◆ PROBLEM TO SOLVE
Edit the data below by changing every "Mannen" to "Heren" and leaving all other text as it is. Give the edited text without the pictures.

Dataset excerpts
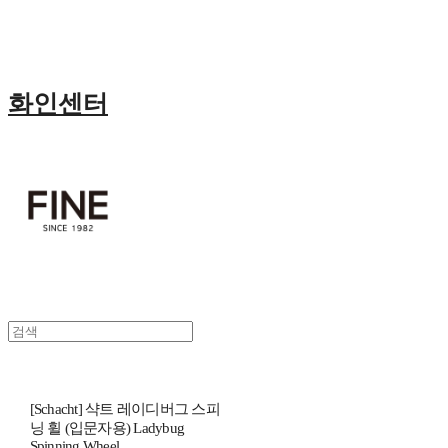
화인센터
[Schacht] 샥트 레이디버그 스피
닝 휠 (입문자용) Ladybug
Spinning Wheel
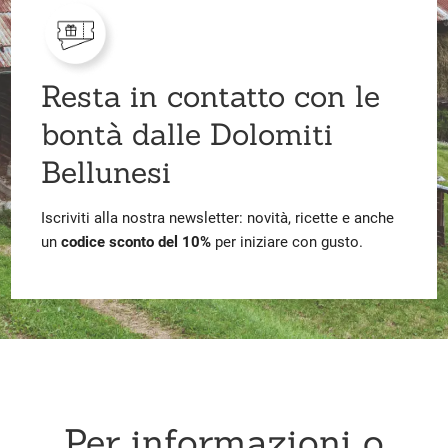
Resta in contatto con le
bontà dalle Dolomiti
Bellunesi
Iscriviti alla nostra newsletter: novità, ricette e anche
un
codice sconto del 10%
per iniziare con gusto.
Per informazioni o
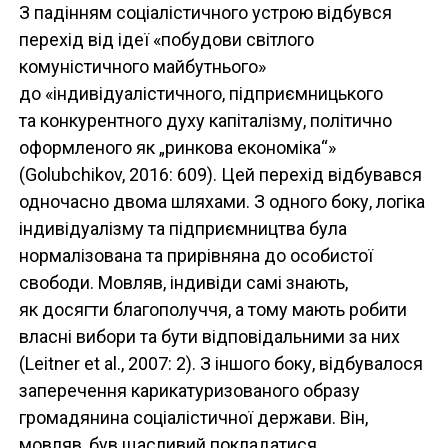
З падінням соціалістичного устрою відбувся
перехід від ідеї «побудови світлого
комуністичного майбутнього»
до «індивідуалістичного, підприємницького
та конкурентного духу капіталізму, політично
оформленого як „ринкова економіка“»
(Golubchikov, 2016: 609). Цей перехід відбувався
одночасно двома шляхами. З одного боку, логіка
індивідуалізму та підприємництва була
нормалізована та прирівняна до особистої
свободи. Мовляв, індивіди самі знають,
як досягти благополуччя, а тому мають робити
власні вибори та бути відповідальними за них
(Leitner et al., 2007: 2). З іншого боку, відбувалося
заперечення карикатуризованого образу
громадянина соціалістичної держави. Він,
мовляв, був щасливий покладатися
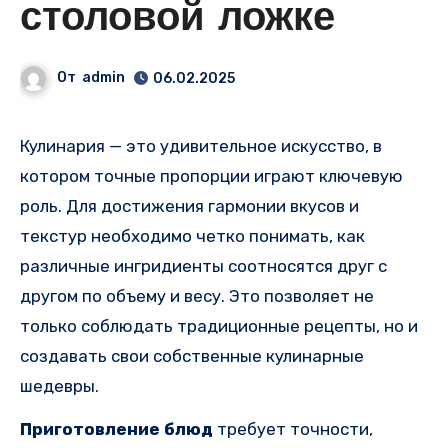
столовой ложке
От
admin
06.02.2025
Кулинария — это удивительное искусство, в
котором точные пропорции играют ключевую
роль. Для достижения гармонии вкусов и
текстур необходимо четко понимать, как
различные ингридиенты соотносятся друг с
другом по объему и весу. Это позволяет не
только соблюдать традиционные рецепты, но и
создавать свои собственные кулинарные
шедевры.
Приготовление блюд
требует точности,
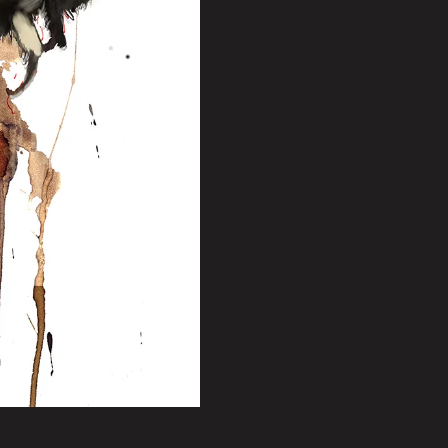
cantidad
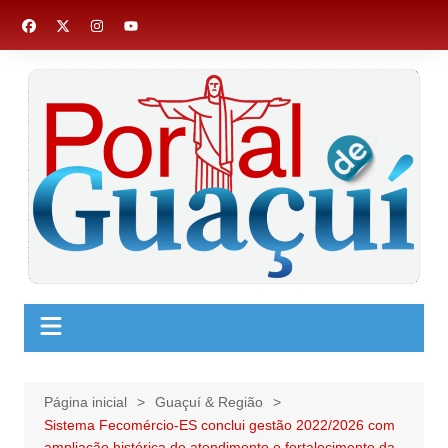
Ir
para
o
conteúdo
Página inicial
Guaçuí & Região
Sistema Fecomércio-ES conclui gestão 2022/2026 com
ampliação histórica de atendimento e fortalecimento da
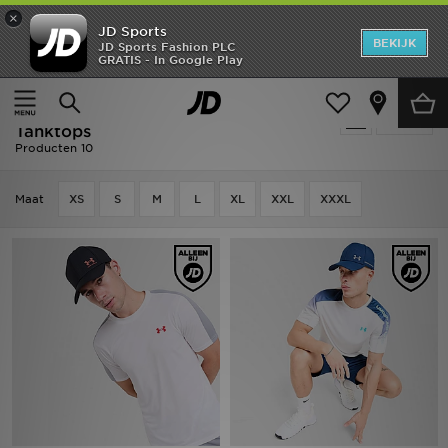
×
JD Sports
New In
BEKIJK
JD Sports Fashion PLC
GRATIS - In Google Play
Thuis
Mannen
Herenkleding
T-shirts & Tanktops
Heren
Mannen - Wit Under Armour T-shirts &
Verfijn
Dames
Tanktops
Producten 10
Kids
Maat
XS
S
M
L
XL
XXL
XXXL
Collecties
Merken
Voetbal
Sport
OFFERS
Download de app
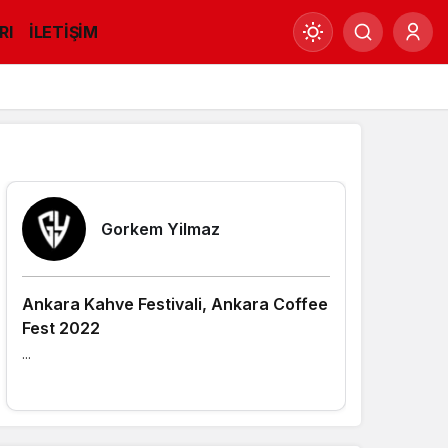
RI
İLETİŞİM
Mod
değiştir
Yazarlarımız
Gündüz Modu
Gündüz modunu seçin.
Gorkem Yilmaz
Gece Modu
Gece modunu seçin.
Ankara Kahve Festivali, Ankara Coffee
Fest 2022
Sistem Modu
...
Sistem modunu seçin.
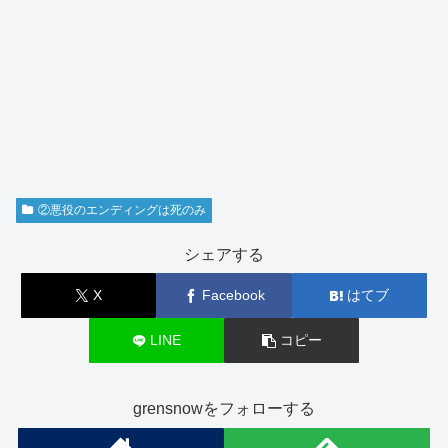
②悪役のエンディングは死のみ
シェアする
X
Facebook
はてブ
LINE
コピー
grensnowをフォローする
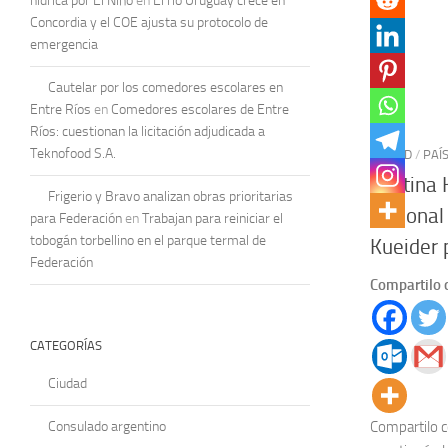
hídrica por El Niño
en
El río Uruguay crece en
Concordia y el COE ajusta su protocolo de
emergencia
Cautelar por los comedores escolares en
Entre Ríos
en
Comedores escolares de Entre
Ríos: cuestionan la licitación adjudicada a
Teknofood S.A.
CIUDAD
/
PAÍ
Cristina
Frigerio y Bravo analizan obras prioritarias
nacional
para Federación
en
Trabajan para reiniciar el
tobogán torbellino en el parque termal de
Kueider 
Federación
Compartilo 
CATEGORÍAS
Ciudad
Compartilo c
Consulado argentino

◆ FINISHED EXERCISE
화인센터
[Schacht] 샥트 레이디버그 스피
닝 휠 (입문자용) Ladybug
Spinning Wheel
Resta in contatto con le
bontà dalle Dolomiti
Bellunesi
Iscriviti alla nostra newsletter: novità, ricette e anche
un
codice sconto del 10%
per iniziare con gusto.
Per informazioni o
З падінням соціалістичного устрою відбувся
перехід від ідеї «побудови світлого
комуністичного майбутнього»
до «індивідуалістичного, підприємницького
та конкурентного духу капіталізму, політично
оформленого як „ринкова економіка“»
(Golubchikov, 2016: 609). Цей перехід відбувався
одночасно двома шляхами. З одного боку, логіка
індивідуалізму та підприємництва була
нормалізована та прирівняна до особистої
свободи. Мовляв, індивіди самі знають,
як досягти благополуччя, а тому мають робити
власні вибори та бути відповідальними за них
(Leitner et al., 2007: 2). З іншого боку, відбувалося
заперечення карикатуризованого образу
громадянина соціалістичної держави. Він,
мовляв, був щасливий покладатися
столовой ложке
От
admin
06.02.2025
Кулинария — это удивительное искусство, в
котором точные пропорции играют ключевую
роль. Для достижения гармонии вкусов и
текстур необходимо четко понимать, как
различные ингридиенты соотносятся друг с
другом по объему и весу. Это позволяет не
только соблюдать традиционные рецепты, но и
создавать свои собственные кулинарные
шедевры.
Приготовление блюд
требует точности,
cantidad
Ir
para
o
conteúdo
Página inicial
Guaçuí & Região
Sistema Fecomércio-ES conclui gestão 2022/2026 com
ampliação histórica de atendimento e fortalecimento da
×
JD Sports
New In
BEKIJK
JD Sports Fashion PLC
GRATIS - In Google Play
Thuis
Heren
Herenkleding
T-shirts & Tanktops
Heren
Heren - Wit Under Armour T-shirts &
Verfijn
Dames
Tanktops
Producten 10
Kids
Maat
XS
S
M
L
XL
XXL
XXXL
Collecties
Merken
Voetbal
Sport
OFFERS
Download de app
RI
İLETİŞİM
Mod
değiştir
Yazarlarımız
Gündüz Modu
Gündüz modunu seçin.
Gorkem Yilmaz
Gece Modu
Gece modunu seçin.
Ankara Kahve Festivali, Ankara Coffee
Fest 2022
Sistem Modu
...
Sistem modunu seçin.
②悪役のエンディングは死のみ
シェアする
X
Facebook
はてブ
LINE
コピー
grensnowをフォローする
hídrica por El Niño
en
El río Uruguay crece en
Concordia y el COE ajusta su protocolo de
emergencia
Cautelar por los comedores escolares en
Entre Ríos
en
Comedores escolares de Entre
Ríos: cuestionan la licitación adjudicada a
Teknofood S.A.
CIUDAD
/
PAÍ
Cristina
Frigerio y Bravo analizan obras prioritarias
nacional
para Federación
en
Trabajan para reiniciar el
tobogán torbellino en el parque termal de
Kueider 
Federación
Compartilo 
CATEGORÍAS
Ciudad
Compartilo c
Consulado argentino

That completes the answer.